▸ Task directions:
Please rewrite the part of the rows that opens with the line containing "common name: Haspan flatsedge" and closes at the end of the rows, replacing "phylum" with "division" and leaving everything else unchanged.
— BEGIN —
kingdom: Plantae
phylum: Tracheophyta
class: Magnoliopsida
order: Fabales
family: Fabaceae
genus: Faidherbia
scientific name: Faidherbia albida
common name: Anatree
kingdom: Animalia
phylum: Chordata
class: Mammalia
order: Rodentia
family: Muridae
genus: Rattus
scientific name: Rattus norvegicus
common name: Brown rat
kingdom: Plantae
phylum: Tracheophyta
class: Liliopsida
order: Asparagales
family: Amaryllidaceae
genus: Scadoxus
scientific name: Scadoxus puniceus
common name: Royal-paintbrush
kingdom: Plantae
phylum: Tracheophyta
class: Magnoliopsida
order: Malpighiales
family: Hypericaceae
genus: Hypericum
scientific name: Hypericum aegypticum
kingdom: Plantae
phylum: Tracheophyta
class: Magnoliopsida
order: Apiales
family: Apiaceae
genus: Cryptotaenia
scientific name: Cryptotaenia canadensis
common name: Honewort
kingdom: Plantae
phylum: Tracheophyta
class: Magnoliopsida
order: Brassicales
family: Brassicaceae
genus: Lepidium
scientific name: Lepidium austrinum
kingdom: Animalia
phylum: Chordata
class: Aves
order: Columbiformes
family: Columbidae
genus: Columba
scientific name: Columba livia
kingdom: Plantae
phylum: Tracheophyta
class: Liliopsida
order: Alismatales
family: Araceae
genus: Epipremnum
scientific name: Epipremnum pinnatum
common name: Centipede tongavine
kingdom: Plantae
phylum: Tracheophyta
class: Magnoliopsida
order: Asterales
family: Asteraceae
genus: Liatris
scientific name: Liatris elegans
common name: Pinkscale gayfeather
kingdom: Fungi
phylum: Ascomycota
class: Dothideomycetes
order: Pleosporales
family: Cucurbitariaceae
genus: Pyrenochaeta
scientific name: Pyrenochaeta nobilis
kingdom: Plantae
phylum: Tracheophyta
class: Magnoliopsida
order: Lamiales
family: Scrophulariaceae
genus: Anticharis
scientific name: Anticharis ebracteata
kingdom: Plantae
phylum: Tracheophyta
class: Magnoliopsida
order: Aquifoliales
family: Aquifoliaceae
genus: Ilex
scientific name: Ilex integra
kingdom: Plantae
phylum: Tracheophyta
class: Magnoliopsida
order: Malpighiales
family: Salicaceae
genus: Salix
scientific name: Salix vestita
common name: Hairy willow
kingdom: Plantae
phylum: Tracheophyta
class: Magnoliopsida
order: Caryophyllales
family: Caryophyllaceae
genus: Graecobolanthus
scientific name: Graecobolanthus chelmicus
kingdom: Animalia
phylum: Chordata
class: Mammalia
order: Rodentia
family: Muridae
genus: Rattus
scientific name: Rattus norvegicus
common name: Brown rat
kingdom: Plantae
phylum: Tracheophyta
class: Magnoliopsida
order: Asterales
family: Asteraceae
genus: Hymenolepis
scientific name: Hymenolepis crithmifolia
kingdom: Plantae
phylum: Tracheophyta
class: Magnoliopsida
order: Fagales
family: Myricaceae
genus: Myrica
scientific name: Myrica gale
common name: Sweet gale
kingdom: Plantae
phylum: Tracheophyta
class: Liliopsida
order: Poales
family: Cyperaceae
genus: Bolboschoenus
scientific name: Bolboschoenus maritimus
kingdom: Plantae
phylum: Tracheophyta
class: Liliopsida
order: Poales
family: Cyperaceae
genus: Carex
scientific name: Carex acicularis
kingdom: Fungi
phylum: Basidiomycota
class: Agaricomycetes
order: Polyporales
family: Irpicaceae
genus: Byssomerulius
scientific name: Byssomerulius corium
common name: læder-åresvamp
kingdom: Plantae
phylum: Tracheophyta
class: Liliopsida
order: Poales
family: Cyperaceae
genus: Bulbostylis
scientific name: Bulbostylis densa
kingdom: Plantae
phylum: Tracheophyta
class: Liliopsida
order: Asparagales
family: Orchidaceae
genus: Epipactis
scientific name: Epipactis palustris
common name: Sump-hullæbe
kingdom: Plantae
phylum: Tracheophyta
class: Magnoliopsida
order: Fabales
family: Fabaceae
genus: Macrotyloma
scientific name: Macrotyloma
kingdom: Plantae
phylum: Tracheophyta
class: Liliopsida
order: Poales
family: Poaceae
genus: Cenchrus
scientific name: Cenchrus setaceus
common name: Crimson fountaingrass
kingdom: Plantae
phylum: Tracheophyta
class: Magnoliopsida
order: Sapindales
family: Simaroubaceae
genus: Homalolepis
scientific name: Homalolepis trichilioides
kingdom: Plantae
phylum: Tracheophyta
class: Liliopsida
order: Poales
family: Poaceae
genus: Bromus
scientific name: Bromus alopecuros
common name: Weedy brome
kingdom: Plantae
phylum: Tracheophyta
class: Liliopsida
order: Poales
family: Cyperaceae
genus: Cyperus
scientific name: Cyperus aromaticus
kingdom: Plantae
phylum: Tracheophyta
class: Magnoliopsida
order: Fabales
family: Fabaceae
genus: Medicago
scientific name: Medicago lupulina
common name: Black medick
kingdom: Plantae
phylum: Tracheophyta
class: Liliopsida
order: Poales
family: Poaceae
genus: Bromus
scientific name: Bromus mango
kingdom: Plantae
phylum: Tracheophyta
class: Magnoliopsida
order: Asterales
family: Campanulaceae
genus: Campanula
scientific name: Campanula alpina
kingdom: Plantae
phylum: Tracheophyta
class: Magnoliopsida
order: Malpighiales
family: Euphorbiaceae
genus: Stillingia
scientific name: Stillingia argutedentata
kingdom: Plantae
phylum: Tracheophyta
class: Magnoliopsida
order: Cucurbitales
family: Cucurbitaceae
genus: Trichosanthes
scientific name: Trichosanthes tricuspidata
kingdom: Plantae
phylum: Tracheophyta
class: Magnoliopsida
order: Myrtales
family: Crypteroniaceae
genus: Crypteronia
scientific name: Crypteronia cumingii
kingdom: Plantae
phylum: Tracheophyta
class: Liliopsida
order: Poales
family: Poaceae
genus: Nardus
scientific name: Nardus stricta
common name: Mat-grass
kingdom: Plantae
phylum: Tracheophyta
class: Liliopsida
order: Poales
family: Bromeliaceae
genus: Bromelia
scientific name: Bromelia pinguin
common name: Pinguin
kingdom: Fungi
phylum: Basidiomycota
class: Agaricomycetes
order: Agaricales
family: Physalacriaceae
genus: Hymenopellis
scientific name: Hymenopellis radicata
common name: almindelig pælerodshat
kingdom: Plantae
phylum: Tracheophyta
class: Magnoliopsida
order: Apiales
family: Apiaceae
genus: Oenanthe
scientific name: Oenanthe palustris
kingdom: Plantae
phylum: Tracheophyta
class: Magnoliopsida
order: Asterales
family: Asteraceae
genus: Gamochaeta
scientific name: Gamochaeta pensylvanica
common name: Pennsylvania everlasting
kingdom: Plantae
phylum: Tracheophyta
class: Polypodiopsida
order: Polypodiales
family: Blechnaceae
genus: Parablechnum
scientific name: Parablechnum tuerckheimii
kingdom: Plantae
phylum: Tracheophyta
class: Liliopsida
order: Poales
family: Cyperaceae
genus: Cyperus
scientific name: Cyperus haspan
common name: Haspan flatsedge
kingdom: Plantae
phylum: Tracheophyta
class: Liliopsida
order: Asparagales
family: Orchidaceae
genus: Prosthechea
— END —
▸ Written answer:
common name: Haspan flatsedge
kingdom: Plantae
division: Tracheophyta
class: Liliopsida
order: Asparagales
family: Orchidaceae
genus: Prosthechea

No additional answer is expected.